CORRESPONDING AUTHOR: Edwin Gerber, Courant Institute of Mathematical Sciences, New York University, 251 Mercer Street, New York, NY 10012, E-mail: gerber@cims.nyu.edu

Advances in weather and climate research have demonstrated the role of the stratosphere in the Earth system across a wide range of temporal and spatial scales. Stratospheric ozone loss has been identified as a key driver of Southern Hemisphere tropospheric circulation trends, affecting ocean currents and carbon uptake, sea ice, and possibly even the Antarctic ice sheets. Stratospheric variability has also been shown to affect short-term and seasonal forecasts, connecting the tropics and midlatitudes and guiding storm-track dynamics. The two-way interactions between the stratosphere and the Earth system have motivated the World Climate Research Programme's (WCRP) Stratospheric Processes and their Role in Climate's (SPARC) activity on Modelling the Dynamics and Variability of the Stratosphere-Troposphere System (DynVar) to investigate the impact of stratospheric dynamics and variability on climate. This assessment will be made possible by two new multimodel datasets. First, roughly 10 models with a well-resolved stratosphere are participating in the Coupled Model Intercomparison Project phase 5 (CMIP5), providing the first multimodel ensemble of climate simulations coupled from the stratopause to the sea floor.
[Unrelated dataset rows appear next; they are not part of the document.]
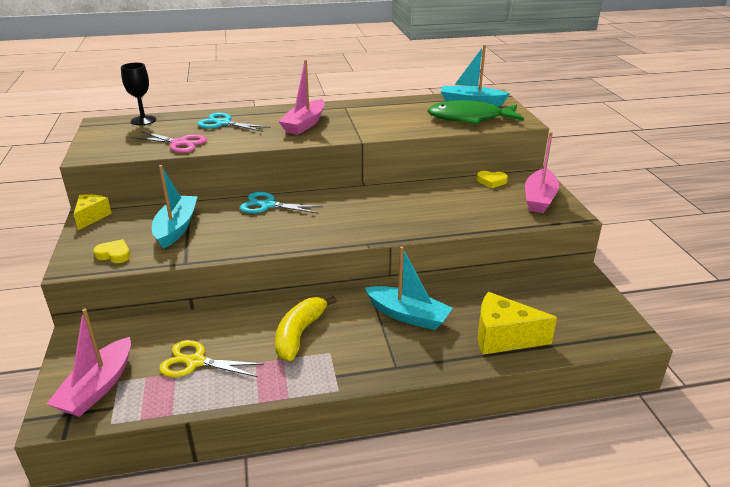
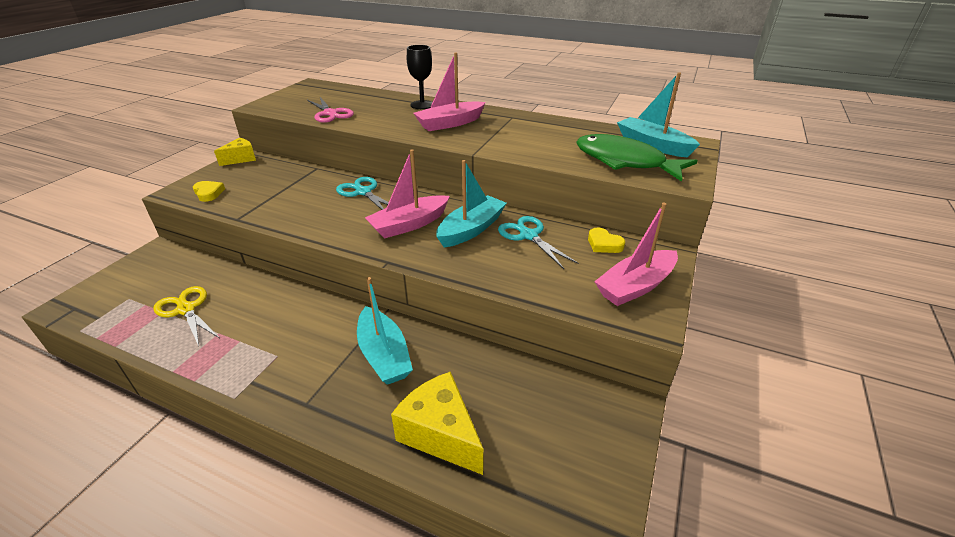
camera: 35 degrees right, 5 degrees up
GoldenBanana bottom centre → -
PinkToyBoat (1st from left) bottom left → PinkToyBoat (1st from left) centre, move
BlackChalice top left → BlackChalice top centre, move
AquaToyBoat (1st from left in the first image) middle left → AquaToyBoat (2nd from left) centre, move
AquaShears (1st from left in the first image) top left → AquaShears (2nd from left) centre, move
Second, the Stratosphere Resolving Historical Forecast Project (Strat-HFP) of WCRP's Climate Variability and Predictability (CLIVAR) program is forming a multimodel set of seasonal hind-casts with stratosphere-resolving models, revealing the impact of both stratospheric initial conditions and dynamics on intraseasonal prediction. The CMIP5 and Strat-HFP model datasets will offer an unprecedented opportunity to understand the role of the stratosphere in the natural and forced variability of the Earth system and to determine whether incorporating knowledge of the middle atmosphere improves seasonal forecasts and climate projections.